_PROMPT_
What follows is a set of records; repeat all of them exactly.

_EXERCISE INPUT_
= = =
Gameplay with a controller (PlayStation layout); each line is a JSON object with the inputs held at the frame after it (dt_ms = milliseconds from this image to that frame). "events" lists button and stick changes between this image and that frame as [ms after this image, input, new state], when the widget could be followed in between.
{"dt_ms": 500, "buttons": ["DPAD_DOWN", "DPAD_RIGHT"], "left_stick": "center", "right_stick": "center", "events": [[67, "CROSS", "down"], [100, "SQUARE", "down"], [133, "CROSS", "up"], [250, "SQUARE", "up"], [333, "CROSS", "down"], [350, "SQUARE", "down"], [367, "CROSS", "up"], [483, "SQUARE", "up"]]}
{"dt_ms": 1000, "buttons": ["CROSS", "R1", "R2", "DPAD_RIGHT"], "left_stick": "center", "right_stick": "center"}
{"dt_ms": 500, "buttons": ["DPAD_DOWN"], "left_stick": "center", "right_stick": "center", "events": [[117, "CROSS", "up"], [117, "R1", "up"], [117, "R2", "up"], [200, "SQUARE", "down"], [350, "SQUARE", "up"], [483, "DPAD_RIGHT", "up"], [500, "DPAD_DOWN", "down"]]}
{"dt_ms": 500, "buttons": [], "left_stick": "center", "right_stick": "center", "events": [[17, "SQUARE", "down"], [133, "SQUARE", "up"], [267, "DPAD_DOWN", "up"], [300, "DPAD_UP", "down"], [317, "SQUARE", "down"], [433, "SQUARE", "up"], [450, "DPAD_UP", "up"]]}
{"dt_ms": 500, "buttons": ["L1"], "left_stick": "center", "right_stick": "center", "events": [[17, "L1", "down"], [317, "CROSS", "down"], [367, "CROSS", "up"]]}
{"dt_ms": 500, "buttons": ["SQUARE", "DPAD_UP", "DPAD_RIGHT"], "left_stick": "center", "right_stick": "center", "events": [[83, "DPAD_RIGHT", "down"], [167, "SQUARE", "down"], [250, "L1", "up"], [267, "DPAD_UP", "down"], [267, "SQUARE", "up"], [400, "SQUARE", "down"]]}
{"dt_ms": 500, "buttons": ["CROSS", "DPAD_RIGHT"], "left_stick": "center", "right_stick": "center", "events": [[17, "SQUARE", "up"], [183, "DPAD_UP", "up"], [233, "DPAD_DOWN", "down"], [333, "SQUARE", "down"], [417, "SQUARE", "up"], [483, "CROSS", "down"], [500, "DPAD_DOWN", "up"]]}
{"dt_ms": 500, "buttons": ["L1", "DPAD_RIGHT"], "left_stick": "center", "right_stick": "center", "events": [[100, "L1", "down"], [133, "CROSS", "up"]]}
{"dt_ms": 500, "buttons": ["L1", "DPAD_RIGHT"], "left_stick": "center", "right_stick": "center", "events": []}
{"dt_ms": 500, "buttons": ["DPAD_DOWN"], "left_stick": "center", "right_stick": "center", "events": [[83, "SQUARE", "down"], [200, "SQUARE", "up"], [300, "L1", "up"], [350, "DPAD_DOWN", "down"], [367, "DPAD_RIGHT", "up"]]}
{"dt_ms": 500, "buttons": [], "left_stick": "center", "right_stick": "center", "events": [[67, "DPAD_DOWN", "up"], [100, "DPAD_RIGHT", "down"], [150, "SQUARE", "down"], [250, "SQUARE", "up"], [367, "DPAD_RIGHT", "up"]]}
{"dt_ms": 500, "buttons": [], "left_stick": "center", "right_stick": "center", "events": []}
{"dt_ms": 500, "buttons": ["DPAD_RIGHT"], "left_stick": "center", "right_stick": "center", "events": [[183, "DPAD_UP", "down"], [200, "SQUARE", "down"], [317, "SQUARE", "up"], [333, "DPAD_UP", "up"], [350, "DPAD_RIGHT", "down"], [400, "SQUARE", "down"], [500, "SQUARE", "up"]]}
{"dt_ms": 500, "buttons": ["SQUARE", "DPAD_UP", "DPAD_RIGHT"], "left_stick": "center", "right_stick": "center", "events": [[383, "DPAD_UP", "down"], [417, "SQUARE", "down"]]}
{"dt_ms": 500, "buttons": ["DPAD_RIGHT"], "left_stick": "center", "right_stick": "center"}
= = =
_FINISHED EXERCISE_
Gameplay with a controller (PlayStation layout); each line is a JSON object with the inputs held at the frame after it (dt_ms = milliseconds from this image to that frame). "events" lists button and stick changes between this image and that frame as [ms after this image, input, new state], when the widget could be followed in between.
{"dt_ms": 500, "buttons": ["DPAD_DOWN", "DPAD_RIGHT"], "left_stick": "center", "right_stick": "center", "events": [[67, "CROSS", "down"], [100, "SQUARE", "down"], [133, "CROSS", "up"], [250, "SQUARE", "up"], [333, "CROSS", "down"], [350, "SQUARE", "down"], [367, "CROSS", "up"], [483, "SQUARE", "up"]]}
{"dt_ms": 1000, "buttons": ["CROSS", "R1", "R2", "DPAD_RIGHT"], "left_stick": "center", "right_stick": "center"}
{"dt_ms": 500, "buttons": ["DPAD_DOWN"], "left_stick": "center", "right_stick": "center", "events": [[117, "CROSS", "up"], [117, "R1", "up"], [117, "R2", "up"], [200, "SQUARE", "down"], [350, "SQUARE", "up"], [483, "DPAD_RIGHT", "up"], [500, "DPAD_DOWN", "down"]]}
{"dt_ms": 500, "buttons": [], "left_stick": "center", "right_stick": "center", "events": [[17, "SQUARE", "down"], [133, "SQUARE", "up"], [267, "DPAD_DOWN", "up"], [300, "DPAD_UP", "down"], [317, "SQUARE", "down"], [433, "SQUARE", "up"], [450, "DPAD_UP", "up"]]}
{"dt_ms": 500, "buttons": ["L1"], "left_stick": "center", "right_stick": "center", "events": [[17, "L1", "down"], [317, "CROSS", "down"], [367, "CROSS", "up"]]}
{"dt_ms": 500, "buttons": ["SQUARE", "DPAD_UP", "DPAD_RIGHT"], "left_stick": "center", "right_stick": "center", "events": [[83, "DPAD_RIGHT", "down"], [167, "SQUARE", "down"], [250, "L1", "up"], [267, "DPAD_UP", "down"], [267, "SQUARE", "up"], [400, "SQUARE", "down"]]}
{"dt_ms": 500, "buttons": ["CROSS", "DPAD_RIGHT"], "left_stick": "center", "right_stick": "center", "events": [[17, "SQUARE", "up"], [183, "DPAD_UP", "up"], [233, "DPAD_DOWN", "down"], [333, "SQUARE", "down"], [417, "SQUARE", "up"], [483, "CROSS", "down"], [500, "DPAD_DOWN", "up"]]}
{"dt_ms": 500, "buttons": ["L1", "DPAD_RIGHT"], "left_stick": "center", "right_stick": "center", "events": [[100, "L1", "down"], [133, "CROSS", "up"]]}
{"dt_ms": 500, "buttons": ["L1", "DPAD_RIGHT"], "left_stick": "center", "right_stick": "center", "events": []}
{"dt_ms": 500, "buttons": ["DPAD_DOWN"], "left_stick": "center", "right_stick": "center", "events": [[83, "SQUARE", "down"], [200, "SQUARE", "up"], [300, "L1", "up"], [350, "DPAD_DOWN", "down"], [367, "DPAD_RIGHT", "up"]]}
{"dt_ms": 500, "buttons": [], "left_stick": "center", "right_stick": "center", "events": [[67, "DPAD_DOWN", "up"], [100, "DPAD_RIGHT", "down"], [150, "SQUARE", "down"], [250, "SQUARE", "up"], [367, "DPAD_RIGHT", "up"]]}
{"dt_ms": 500, "buttons": [], "left_stick": "center", "right_stick": "center", "events": []}
{"dt_ms": 500, "buttons": ["DPAD_RIGHT"], "left_stick": "center", "right_stick": "center", "events": [[183, "DPAD_UP", "down"], [200, "SQUARE", "down"], [317, "SQUARE", "up"], [333, "DPAD_UP", "up"], [350, "DPAD_RIGHT", "down"], [400, "SQUARE", "down"], [500, "SQUARE", "up"]]}
{"dt_ms": 500, "buttons": ["SQUARE", "DPAD_UP", "DPAD_RIGHT"], "left_stick": "center", "right_stick": "center", "events": [[383, "DPAD_UP", "down"], [417, "SQUARE", "down"]]}
{"dt_ms": 500, "buttons": ["DPAD_RIGHT"], "left_stick": "center", "right_stick": "center"}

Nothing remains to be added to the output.